TCBG Seminar

Structure of a Glycerol and Water Conducting Channel and the Basis for its Selectivity

Doctor Peter Nollert
Macromolecular Structure Group, Department of Biochemistry & Biophysics
University of California
San Francisco, California

Monday, October 29, 2001
3:00 pm (CT)
3269 Beckman Institute


Membrane channel proteins of the aquaporin family are highly selective for the permeation of specific small molecules, with absolute exclusion of ions including protons or OH- anions and charged solutes, and without dissipating the electrochemical potential across the cell membrane. The family includes channels that conduct water called aquaporins, and channels that conduct glycerol or other linear polyalcohols (aquaglyceroporins), and ion conducting channels. The E. coli glycerol facilitator (GlpF) was cloned, expressed, purified, and crystallized with its primary permeant substrate glycerol. The crystal structure of GlpF was determined by multiple isomorphous replacement at 2.2 ? resolution and shows aspects of the channel that illustrate the basis for its selectivity. Three glycerol molecules line up in an amphipathic channel in single file.

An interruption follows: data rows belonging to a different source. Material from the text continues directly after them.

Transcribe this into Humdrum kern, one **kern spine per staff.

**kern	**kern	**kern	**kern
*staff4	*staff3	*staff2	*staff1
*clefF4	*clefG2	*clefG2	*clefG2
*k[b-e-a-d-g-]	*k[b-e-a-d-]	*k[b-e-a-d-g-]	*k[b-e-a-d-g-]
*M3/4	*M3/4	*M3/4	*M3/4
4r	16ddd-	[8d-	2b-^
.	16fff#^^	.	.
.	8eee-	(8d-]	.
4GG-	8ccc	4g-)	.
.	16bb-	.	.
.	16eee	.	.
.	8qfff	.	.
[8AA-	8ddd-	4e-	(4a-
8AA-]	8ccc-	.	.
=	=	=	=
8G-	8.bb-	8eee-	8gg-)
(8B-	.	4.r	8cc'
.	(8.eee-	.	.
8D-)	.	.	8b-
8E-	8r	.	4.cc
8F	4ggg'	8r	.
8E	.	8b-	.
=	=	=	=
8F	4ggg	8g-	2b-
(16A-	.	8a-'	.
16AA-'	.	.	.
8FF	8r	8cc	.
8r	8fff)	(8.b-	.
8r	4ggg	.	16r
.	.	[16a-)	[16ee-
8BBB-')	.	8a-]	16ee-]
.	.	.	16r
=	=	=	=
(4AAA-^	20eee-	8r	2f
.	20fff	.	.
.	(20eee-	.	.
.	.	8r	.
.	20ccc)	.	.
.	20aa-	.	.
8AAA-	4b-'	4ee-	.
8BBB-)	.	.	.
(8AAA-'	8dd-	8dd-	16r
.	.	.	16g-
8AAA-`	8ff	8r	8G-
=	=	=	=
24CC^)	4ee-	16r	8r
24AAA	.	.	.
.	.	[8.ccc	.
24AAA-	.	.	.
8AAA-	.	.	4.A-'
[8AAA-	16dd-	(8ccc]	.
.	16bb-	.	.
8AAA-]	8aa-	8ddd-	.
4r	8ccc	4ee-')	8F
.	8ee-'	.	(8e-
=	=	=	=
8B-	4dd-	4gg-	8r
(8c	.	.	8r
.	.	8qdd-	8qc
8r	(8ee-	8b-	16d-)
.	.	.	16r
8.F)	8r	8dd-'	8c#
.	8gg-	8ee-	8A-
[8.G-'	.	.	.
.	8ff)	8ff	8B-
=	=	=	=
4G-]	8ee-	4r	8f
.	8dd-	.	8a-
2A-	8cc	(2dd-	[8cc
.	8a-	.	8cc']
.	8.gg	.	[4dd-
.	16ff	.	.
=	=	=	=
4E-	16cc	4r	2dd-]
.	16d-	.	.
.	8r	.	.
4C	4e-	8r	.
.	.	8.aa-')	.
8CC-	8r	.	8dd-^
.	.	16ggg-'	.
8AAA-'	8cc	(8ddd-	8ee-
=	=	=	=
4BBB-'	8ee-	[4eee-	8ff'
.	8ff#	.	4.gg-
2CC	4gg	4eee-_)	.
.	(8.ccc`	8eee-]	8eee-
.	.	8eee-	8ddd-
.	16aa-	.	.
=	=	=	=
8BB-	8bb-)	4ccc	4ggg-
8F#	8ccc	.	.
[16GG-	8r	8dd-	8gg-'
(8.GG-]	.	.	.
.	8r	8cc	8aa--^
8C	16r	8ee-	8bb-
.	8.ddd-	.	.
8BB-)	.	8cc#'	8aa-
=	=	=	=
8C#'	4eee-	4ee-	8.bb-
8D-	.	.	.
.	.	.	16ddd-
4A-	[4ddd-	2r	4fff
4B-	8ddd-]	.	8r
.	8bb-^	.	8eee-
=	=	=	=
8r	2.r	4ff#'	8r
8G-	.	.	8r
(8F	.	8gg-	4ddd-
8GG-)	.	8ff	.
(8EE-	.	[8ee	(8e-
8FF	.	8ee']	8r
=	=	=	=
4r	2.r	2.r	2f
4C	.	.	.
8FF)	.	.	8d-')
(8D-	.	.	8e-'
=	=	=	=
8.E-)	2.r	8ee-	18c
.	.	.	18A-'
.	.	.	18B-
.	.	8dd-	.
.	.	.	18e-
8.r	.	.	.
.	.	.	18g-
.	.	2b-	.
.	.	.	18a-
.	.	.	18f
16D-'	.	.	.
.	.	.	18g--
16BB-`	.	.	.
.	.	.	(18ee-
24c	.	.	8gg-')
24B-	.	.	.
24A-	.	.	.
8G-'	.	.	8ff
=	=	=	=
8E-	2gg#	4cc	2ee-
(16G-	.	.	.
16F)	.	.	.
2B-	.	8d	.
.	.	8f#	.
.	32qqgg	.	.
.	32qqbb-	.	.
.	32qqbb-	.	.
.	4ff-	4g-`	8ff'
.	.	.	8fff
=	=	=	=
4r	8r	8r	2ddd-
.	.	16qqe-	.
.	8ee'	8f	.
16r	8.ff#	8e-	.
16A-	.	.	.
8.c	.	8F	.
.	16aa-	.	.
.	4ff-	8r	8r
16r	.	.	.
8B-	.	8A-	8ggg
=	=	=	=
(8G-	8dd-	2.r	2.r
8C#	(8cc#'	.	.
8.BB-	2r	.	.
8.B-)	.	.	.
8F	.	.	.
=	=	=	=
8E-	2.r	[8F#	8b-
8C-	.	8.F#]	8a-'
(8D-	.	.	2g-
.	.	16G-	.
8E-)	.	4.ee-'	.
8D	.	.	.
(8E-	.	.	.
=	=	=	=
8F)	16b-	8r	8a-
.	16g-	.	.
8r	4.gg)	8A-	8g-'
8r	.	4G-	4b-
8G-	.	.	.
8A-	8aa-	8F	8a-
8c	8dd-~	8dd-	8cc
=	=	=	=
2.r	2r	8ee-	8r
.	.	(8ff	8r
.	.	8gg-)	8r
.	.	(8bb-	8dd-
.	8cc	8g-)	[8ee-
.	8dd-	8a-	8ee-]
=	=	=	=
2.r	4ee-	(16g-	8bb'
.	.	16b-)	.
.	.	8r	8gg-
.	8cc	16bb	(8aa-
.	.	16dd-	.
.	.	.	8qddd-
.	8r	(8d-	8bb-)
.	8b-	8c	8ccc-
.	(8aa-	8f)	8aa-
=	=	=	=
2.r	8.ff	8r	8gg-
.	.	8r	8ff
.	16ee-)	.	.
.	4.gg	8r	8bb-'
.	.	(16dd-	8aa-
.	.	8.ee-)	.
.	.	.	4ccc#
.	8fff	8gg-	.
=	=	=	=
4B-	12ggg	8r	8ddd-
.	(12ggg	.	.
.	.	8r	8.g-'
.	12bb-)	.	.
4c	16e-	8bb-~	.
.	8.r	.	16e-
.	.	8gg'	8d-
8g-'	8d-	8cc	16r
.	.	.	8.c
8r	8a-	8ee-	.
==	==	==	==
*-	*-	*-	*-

In the narrow selectivity filter of the channel the glycerol alkyl backbone is wedged against a hydrophobic corner and successive OH groups form hydrogen bonds with a pair of acceptor, and donor atoms. Two conserved -Asn Pro Ala- motifs meet in the center of the membrane and form a conserved interface between two gene duplicated segments that each encode three and one half membrane spanning helices around the channel. This structure elucidates the mechanism of selective permeability for linear carbohydrates and suggests how ions and water are excluded. A functional assay was developed, and shows that the channel is both stereo, and enantio selective. The conservation of sequence shows how the water channels of the same family conduct water and exclude glycerol. A comparison of features of the channel itself, and of the space through the center of the tetrameric arrangement of channels leads to conclusions about what is required for ion conducting channels.

Tea and coffee will be served in R3151 Beckman Institute at 2:15pm.